Ramadan is drawing near and Muslims are readying themselves for the long fasts and the nights of feasting, or Iftar. Many non-Muslims, however, continue to be baffled by this holiday and some even fear it.
I recall a conversation with an acquaintance last Ramadan, one that impressed on me how much we don’t understand one another, the chasm of fear and misunderstanding that separates us from “the other.”
I was out shopping before stores closed for Shabbat when I happened upon her. I asked how she was doing, engaging in a normal, polite conversation.
She replied that she had a headache and then proceeded to tell me how she suffers greatly each time this holiday arrives. “Muslims cause the spiritual atmosphere to be heavy with their prayers,” she said.
I asked her if she ever thought to pray and fast with them. She strongly disagreed, writing me off as one of those liberals with whom she simply could not see eye to eye.
I left the store very troubled by her statement, which “othered” a whole group of people whom she could blame for all of her miseries in the coming month.
The conversation caused me to flash back a few years, to a time when I had the privilege to work alongside many Muslims who were both warm-hearted and profound. We would celebrate Ramadan, breaking the fast together with a joyous time of food and laughter.

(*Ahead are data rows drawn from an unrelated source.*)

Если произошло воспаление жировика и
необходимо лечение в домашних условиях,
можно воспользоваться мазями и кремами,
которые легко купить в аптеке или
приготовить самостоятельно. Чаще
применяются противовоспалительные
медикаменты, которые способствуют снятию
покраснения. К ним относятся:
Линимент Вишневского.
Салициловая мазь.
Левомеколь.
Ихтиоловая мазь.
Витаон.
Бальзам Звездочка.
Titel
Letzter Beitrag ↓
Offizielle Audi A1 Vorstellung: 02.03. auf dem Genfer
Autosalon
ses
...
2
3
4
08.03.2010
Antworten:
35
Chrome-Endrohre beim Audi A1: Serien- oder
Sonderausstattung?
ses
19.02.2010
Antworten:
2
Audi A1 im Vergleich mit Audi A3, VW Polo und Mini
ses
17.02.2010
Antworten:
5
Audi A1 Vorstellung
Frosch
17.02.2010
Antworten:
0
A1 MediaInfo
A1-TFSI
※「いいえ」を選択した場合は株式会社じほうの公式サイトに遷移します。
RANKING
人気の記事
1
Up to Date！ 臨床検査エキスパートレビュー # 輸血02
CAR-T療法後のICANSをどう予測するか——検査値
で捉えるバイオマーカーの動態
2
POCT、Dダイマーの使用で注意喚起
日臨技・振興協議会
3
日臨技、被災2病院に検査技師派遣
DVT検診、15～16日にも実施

They taught me about a beautiful side of Islam, even trying to convince me to convert, sometimes in jest and other times seriously, because they considered me a friend and wanted me to understand. I quickly realized that much of what I knew about Islam was wrong. I had been raised with such an ignorant view of Muslims.

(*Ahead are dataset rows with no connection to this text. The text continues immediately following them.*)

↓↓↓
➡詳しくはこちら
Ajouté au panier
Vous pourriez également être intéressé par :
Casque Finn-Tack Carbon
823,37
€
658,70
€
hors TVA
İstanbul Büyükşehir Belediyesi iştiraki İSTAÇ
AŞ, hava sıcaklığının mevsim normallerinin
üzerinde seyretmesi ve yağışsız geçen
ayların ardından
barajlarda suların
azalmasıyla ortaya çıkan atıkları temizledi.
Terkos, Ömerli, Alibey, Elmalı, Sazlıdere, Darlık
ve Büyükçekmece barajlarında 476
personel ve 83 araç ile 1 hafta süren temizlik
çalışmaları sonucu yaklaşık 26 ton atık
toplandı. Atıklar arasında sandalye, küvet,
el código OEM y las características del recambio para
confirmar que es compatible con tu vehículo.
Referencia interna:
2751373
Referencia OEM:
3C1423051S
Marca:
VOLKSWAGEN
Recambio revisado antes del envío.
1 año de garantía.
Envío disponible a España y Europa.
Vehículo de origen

While I never considered converting, my love for them deepened as my understanding grew. I realized that there is no reason that their religious practices should be disrespected, hated or feared. That’s not the way of love that I know I am called to walk in.

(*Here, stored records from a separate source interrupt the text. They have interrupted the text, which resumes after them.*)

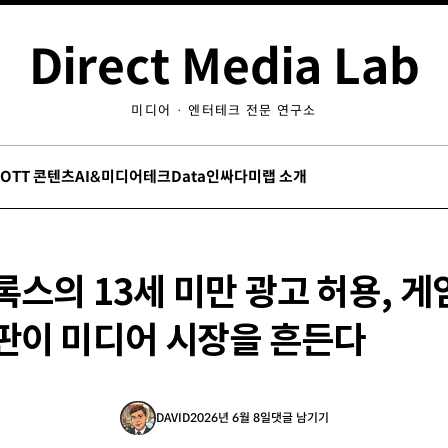
Direct Media Lab
미디어 · 엔터테크 전문 연구소
/OTT 콘텐츠
AI&미디어테크
Data인싸
다미랩 소개
스의 13세 미만 광고 허용, 게
판이 미디어 시장을 흔든다
DAVID
2026년 6월 8일
댓글 남기기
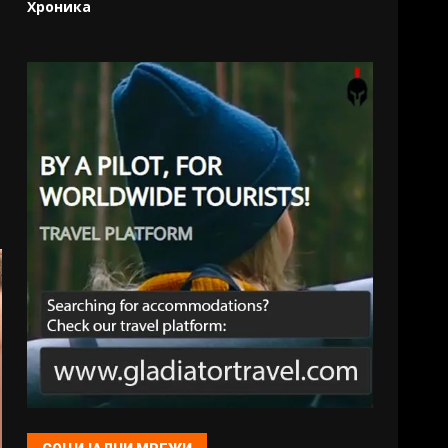
Хроника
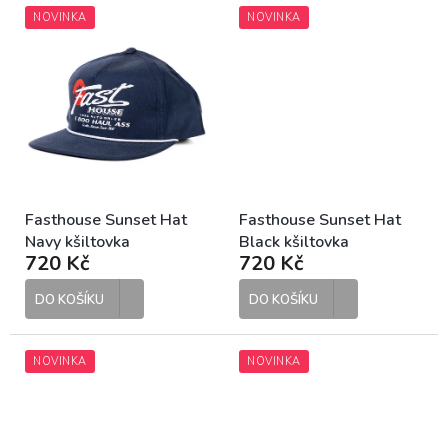
NOVINKA
NOVINKA
Fasthouse Sunset Hat
Fasthouse Sunset Hat
Navy kšiltovka
Black kšiltovka
720 Kč
720 Kč
DO KOŠÍKU
DO KOŠÍKU
NOVINKA
NOVINKA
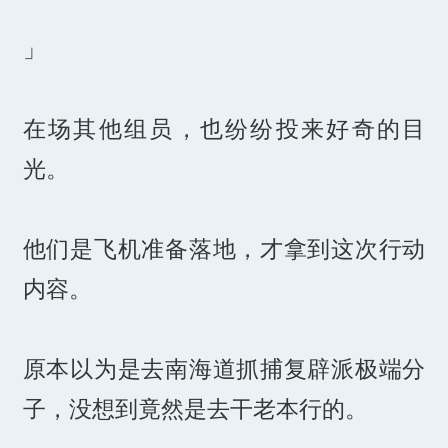
」
在场其他组员，也纷纷投来好奇的目
光。
他们是飞机准备落地，才拿到这次行动
内容。
原本以为是去南海道抓捕复辟派极端分
子，没想到竟然是去干老本行的。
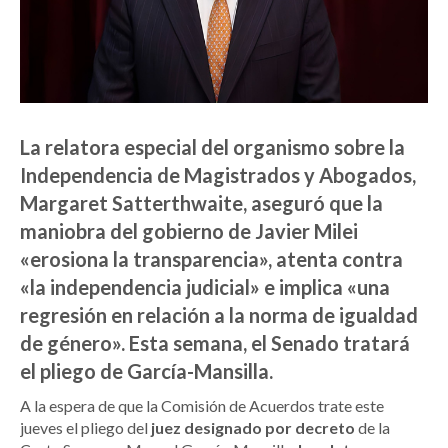
La relatora especial del organismo sobre la
Independencia de Magistrados y Abogados,
Margaret Satterthwaite, aseguró que la
maniobra del gobierno de Javier Milei
«erosiona la transparencia», atenta contra
«la independencia judicial» e implica «una
regresión en relación a la norma de igualdad
de género». Esta semana, el Senado tratará
el pliego de García-Mansilla.
A la espera de que la Comisión de Acuerdos trate este
jueves el pliego del
juez designado por decreto
de la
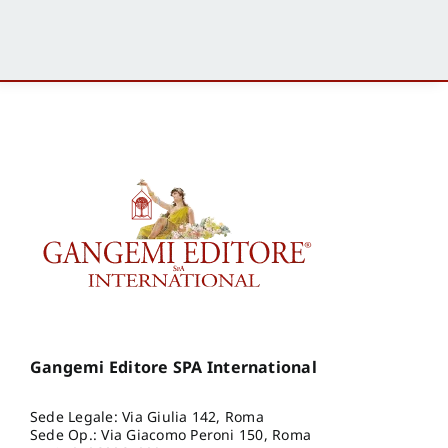
Gangemi Editore SPA International
Sede Legale: Via Giulia 142, Roma
Sede Op.: Via Giacomo Peroni 150, Roma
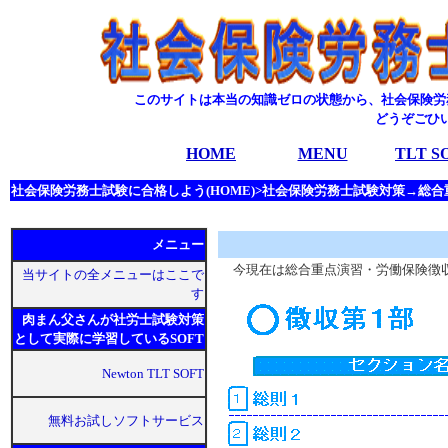
このサイトは本当の知識ゼロの状態から、社会保険労
どうぞごひ
HOME
MENU
TLT S
社会保険労務士試験に合格しよう(HOME)>社会保険労務士試験対策→総
メニュー
今現在は総合重点演習・労働保険徴収
当サイトの全メニューはここで
す
肉まん父さんが社労士試験対策
として実際に学習しているSOFT
Newton TLT SOFT
無料お試しソフトサービス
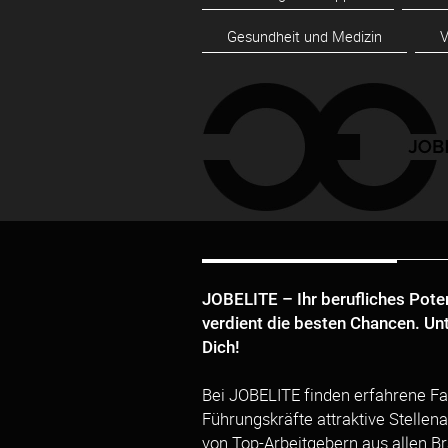
Gesundheit und Medizin
V
JOBELITE – Ihr berufliches Pote
verdient die besten Chancen. Un
Dich!
Bei JOBELITE finden erfahrene Fa
Führungskräfte attraktive Stellen
von Top-Arbeitgebern aus allen B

On the contrary, as part of walking according to love, I choose to see this Ramadan as an opportunity to be a blessing rather than further the growing hostility that too many express towards its adherents.
I also intend to seek new ways to understand my Muslim neighbors and sacrifice for them while they fast. Will you join me? Even if it’s a small sacrifice, I believe it’s a step towards genuinely loving our neighbor.